王員外父子蓬頭跣足,手肘腳鐐,靠在庭柱上,被做公人百般拷打。二女並王媽媽跪地哀哀求饒,那裏肯聽。打了一回,又罵道:“老賊頭,小賊頭,你不怕打,且試試繩子看。”因將王觀一把拎將過來,去了鐐肘,脫得精赤條條,露出嫩藕一般的皮膚,聽他施為。一應捕將繩縛定王觀二足大指,緊綁庭柱上。腳跟沾地,足指朝天。又將左右手大指通臂捆定,將繩頭丟過屋梁,叫聲扯,二三人用力一扯,早將王觀腳跟拽得離地五寸有餘。王觀怎受得此刑,大叫一聲死也,氣絕昏死。慌得娘叫兒,姊叫弟,哀求苦告。王觀才得蘇醒,忽王員外大叫道:“不好了。”母子急回頭看,隻見王員外四肢反吊朝天,麵胸朝地,背上壓起一塊石頭,壓得三百六十骨節,節節皆離,八萬四千孔毛,孔孔皆汗,麵如土色。翠翹急了,上前一把拽住。應捕道:“姑娘你果有這樣孝心,我自當替你方便。但此事到官,是定然要殺的。除非一兩日內得三百銀子,送捕盜官一百,看一百買了賊人,不要牽連你家。這一百把我們弟兄做效勞之資,方做得來。”翠翹道:“我身拚得為人作妾作婢,三百金還可取辦。”那應捕道:“久聞姑娘精於胡琴,多少名公仕官欲以千金構求。姑娘既肯舍身,事是不難的。”翠翹道:“事到如今,說不得了,求上司先放了父親兄弟,好好商議便是。”那應捕見他許了賣身,因叫眾人替他父子鬆了繩。不知吊著倒是活的,其繩一鬆,眼睛一倒,嗚呼死矣。王氏母子一齊號泣,應捕道:“不要慌,我叫他活來。”一手抓住頭發,兜麵一口冷水,他父子兩人打個寒噤,歎了一口氣,漸漸回生。正是人不傷心不得死,鬼門關上又還魂。
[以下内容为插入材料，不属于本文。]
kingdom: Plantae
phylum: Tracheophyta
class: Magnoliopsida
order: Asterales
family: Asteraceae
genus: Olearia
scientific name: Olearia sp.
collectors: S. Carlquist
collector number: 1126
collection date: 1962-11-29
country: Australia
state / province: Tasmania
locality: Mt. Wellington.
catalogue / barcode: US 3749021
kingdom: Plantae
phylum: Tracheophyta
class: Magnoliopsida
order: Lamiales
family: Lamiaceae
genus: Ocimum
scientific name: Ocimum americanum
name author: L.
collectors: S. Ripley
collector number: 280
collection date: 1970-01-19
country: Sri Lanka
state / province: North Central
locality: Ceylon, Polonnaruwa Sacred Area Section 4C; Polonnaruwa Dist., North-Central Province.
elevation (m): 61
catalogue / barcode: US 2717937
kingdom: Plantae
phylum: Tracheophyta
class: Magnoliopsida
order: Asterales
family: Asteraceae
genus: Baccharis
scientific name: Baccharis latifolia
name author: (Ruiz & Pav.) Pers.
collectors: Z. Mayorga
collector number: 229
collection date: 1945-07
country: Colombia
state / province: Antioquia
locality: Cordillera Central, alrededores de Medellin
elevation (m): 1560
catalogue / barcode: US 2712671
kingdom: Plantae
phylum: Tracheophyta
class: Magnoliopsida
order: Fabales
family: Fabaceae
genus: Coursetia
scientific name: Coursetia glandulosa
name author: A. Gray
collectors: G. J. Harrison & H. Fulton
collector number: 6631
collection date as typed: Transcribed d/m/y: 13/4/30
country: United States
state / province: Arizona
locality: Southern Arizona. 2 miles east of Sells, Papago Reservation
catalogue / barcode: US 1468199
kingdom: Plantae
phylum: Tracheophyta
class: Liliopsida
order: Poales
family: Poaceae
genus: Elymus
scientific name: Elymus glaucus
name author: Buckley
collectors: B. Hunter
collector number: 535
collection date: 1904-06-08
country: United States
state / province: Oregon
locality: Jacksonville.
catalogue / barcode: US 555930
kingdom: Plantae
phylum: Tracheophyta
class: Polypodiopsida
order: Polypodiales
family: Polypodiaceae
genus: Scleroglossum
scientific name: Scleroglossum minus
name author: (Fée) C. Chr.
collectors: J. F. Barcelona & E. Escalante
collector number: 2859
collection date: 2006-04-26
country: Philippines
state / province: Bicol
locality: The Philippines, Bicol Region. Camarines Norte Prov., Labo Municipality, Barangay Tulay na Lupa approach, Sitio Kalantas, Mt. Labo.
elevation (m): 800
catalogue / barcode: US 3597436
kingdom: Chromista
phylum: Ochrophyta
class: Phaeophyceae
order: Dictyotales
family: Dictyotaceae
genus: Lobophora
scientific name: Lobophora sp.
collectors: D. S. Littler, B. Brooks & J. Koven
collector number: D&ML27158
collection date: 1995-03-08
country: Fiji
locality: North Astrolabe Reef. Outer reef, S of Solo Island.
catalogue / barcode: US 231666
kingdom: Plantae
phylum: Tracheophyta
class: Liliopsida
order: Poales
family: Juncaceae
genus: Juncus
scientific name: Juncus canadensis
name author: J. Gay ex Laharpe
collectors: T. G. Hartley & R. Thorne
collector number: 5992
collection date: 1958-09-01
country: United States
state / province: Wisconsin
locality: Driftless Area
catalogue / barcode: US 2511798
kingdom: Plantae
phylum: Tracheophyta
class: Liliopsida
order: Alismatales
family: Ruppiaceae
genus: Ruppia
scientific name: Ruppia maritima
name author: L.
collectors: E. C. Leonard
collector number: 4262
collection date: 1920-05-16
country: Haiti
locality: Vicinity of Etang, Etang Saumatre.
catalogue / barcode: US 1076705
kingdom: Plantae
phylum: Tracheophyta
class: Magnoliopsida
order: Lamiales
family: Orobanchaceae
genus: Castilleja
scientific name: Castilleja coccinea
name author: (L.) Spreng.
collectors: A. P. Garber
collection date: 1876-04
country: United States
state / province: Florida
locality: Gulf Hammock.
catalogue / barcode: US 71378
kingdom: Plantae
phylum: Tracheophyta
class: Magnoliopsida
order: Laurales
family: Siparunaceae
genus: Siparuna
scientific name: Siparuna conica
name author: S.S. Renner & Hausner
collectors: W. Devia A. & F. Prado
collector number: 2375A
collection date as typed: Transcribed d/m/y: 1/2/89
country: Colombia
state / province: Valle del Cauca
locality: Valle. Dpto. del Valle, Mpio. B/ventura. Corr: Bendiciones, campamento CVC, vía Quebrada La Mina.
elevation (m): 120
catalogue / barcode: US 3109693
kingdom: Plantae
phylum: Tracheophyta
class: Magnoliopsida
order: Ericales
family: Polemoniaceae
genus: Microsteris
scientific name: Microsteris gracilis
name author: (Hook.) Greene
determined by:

父子二人半生不死,淚也沒有,隻是嚶嚶的哼。應捕道:“有茶水把住一口,便回氣了。”翠翹與金生吃的還有未了酒坐在鍋中,斟了一碗,弟與王老,王老接著吃完。又斟一碗遞與兄弟,兄弟也吃了。便覺哭得轉聲,有些眼淚。那應捕道:“姑娘你要救令尊令弟,乘早設法,遲則我們要帶到官了。”翠翹道:“公差上司,待我辦些早飯,請列位吃了。家父舍弟,老爹帶上,我這裏央媒婆設法便是。”應捕道:“姑娘說得有理,卻是要上緊的。”翠翹叫娘收拾酒飯,請公差吃。又拿些與父親兄弟吃。二人吃不下,翠翹說:“事已至此,隻好死中求活,法內求寬,惱也無用。爹爹同兄弟暫到公差家住一兩日,女孩兒即央媒人賣身來救你。”王員外道:“這事怎麼使得,則索聽天罷了。”翠翹道:“此事到官,決無生理。父、弟死則宗枝絕,而母氏無依,我姐妹亦必流落。何如舍我一身,全父弟以全宗嗣,全宗嗣以全母妹。所舍者一身,所全者重大。家貧見孝子,為子死孝,正此時也,苟可救父,死且不惜,矧未至於死者乎!我誌已決,爹爹勿以我為慮也。且女生外向,原非家中物。愧女不能為緹縈上書救親,獨不能為李寄賣身庇父乎!”言畢,詞氣激烈,顏色淒慘。王員外嗚咽不能答一語,惟低頭墜淚而已。